Ecco cosa accade in un ghetto di Stato: "(...) il Cara di Borgo Mezzanone vicino a Foggia, il Centro d’accoglienza per richiedenti asilo, il terzo per dimensioni in Italia. Ce ne sono molti altri di stanzoni ricoperti di corpi. I ragazzi africani vengono sfruttati anche quando dormono. Per trattarli così, il consorzio “Sisifo” della Lega delle cooperative rosse, e la sua consorziata bianca “Senis Hospes”, amministrata da manager cresciuti sotto l’ombrello di Comunione e liberazione, incassano dal governo una fortuna: ventidue euro al giorno a persona, quattordicimila euro ogni ventiquattro ore, oltre quindici milioni d’appalto in tre anni".
Lo denuncia di Fabrizio Gatti, giornalista de L'Espresso,nell'articolo "Sette giorni all'inferno: diario di un
finto rifugiato nel ghetto di Stato"
Ci è voluta Mafia
Capitale, l'inchiesta che ha portato alla luce gli intrecci criminali
che a Roma e dintorni si erano stabiliti fra “pezzi” del mondo
della politica amministrativa, della cooperazione sociale e la
malavita organizzata, per svelare uno dei tasselli che spiegano, a
cosa sono servite in Italia ( e a cosa servono ancora oggi) le
cosiddette “emergenze”. In Italia, lo ripetiamo ancora una volta,
la regola “numero uno” è quella che recita: le emergenze si
gestiscono non si risolvono! E dalla gestione delle emergenze
derivano arricchimenti illeciti, immorali, dei soliti noti la cui
schiera si è oramai allargata a dismisura.
In una delle
intercettazioni scaturite dall'inchiesta Mafia Capitale, Salvatore
Buzzi, numero uno della cooperativa “29 giugno” e braccio
operativo dell’organizzazione gestore di una rete di
cooperative che spaziano dalla raccolta dei rifiuti, alla
manutenzione del verde pubblico, fino all’accoglienza di profughi e
rifugiati. , mentre parla al telefono telefono con Pierina
Chiaravalle, gli rivolge la frase rivelatrice: “Tu c’hai
idea quanto ce guadagno sugli immigrati? Il traffico di droga rende
meno”. ( leggi qui l'articolo de Il Fatto Quotidiano)
====================
_Istruzioni_
**a)** Rispondi a queste domande sul testo di partenza:
(i) Quale posto occupa per dimensioni in Italia il Cara di Borgo Mezzanone?
(ii) Quanto incassano dal governo i consorzi, al giorno e per persona?
(iii) Di quale cooperativa è numero uno Salvatore Buzzi?
**b)** Trascrivi dal testo di partenza il tratto che va da "Lo denuncia di" fino a "allargata a dismisura.".

_Dati forniti_
====================
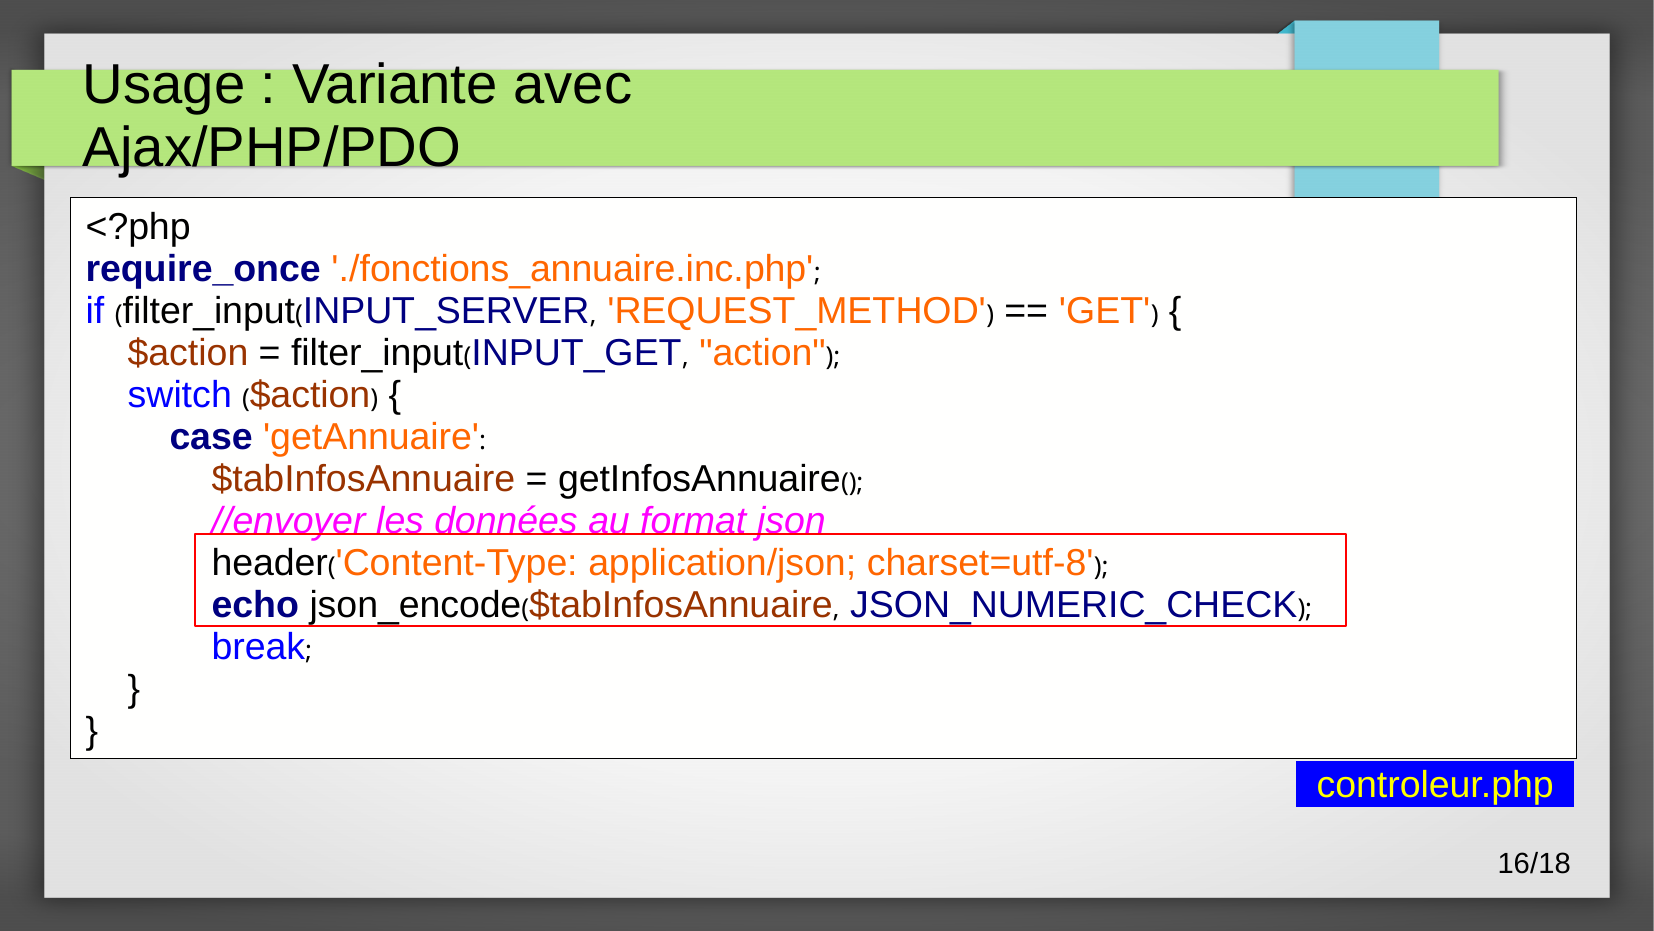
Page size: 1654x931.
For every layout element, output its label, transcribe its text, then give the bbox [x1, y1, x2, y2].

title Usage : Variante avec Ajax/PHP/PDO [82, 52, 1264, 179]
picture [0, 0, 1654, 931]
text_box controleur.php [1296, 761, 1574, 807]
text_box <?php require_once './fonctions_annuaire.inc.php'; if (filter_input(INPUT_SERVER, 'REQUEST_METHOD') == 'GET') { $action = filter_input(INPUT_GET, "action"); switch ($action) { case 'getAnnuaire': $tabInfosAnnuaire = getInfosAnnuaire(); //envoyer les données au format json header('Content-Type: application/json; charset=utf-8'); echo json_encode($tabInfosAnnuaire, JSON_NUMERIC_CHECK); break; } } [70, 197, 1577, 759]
====================
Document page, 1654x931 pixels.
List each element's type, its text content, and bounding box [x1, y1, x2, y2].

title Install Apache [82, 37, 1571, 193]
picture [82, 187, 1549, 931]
====================
_Soluzioni dei compiti_
**a)**
(i) È il terzo per dimensioni in Italia.
(ii) Ventidue euro al giorno a persona.
(iii) Della cooperativa “29 giugno”.

**b)**
Lo denuncia di Fabrizio Gatti, giornalista de L'Espresso,nell'articolo "Sette giorni all'inferno: diario di un
finto rifugiato nel ghetto di Stato"
Ci è voluta Mafia
Capitale, l'inchiesta che ha portato alla luce gli intrecci criminali
che a Roma e dintorni si erano stabiliti fra “pezzi” del mondo
della politica amministrativa, della cooperazione sociale e la
malavita organizzata, per svelare uno dei tasselli che spiegano, a
cosa sono servite in Italia ( e a cosa servono ancora oggi) le
cosiddette “emergenze”. In Italia, lo ripetiamo ancora una volta,
la regola “numero uno” è quella che recita: le emergenze si
gestiscono non si risolvono! E dalla gestione delle emergenze
derivano arricchimenti illeciti, immorali, dei soliti noti la cui
schiera si è oramai allargata a dismisura.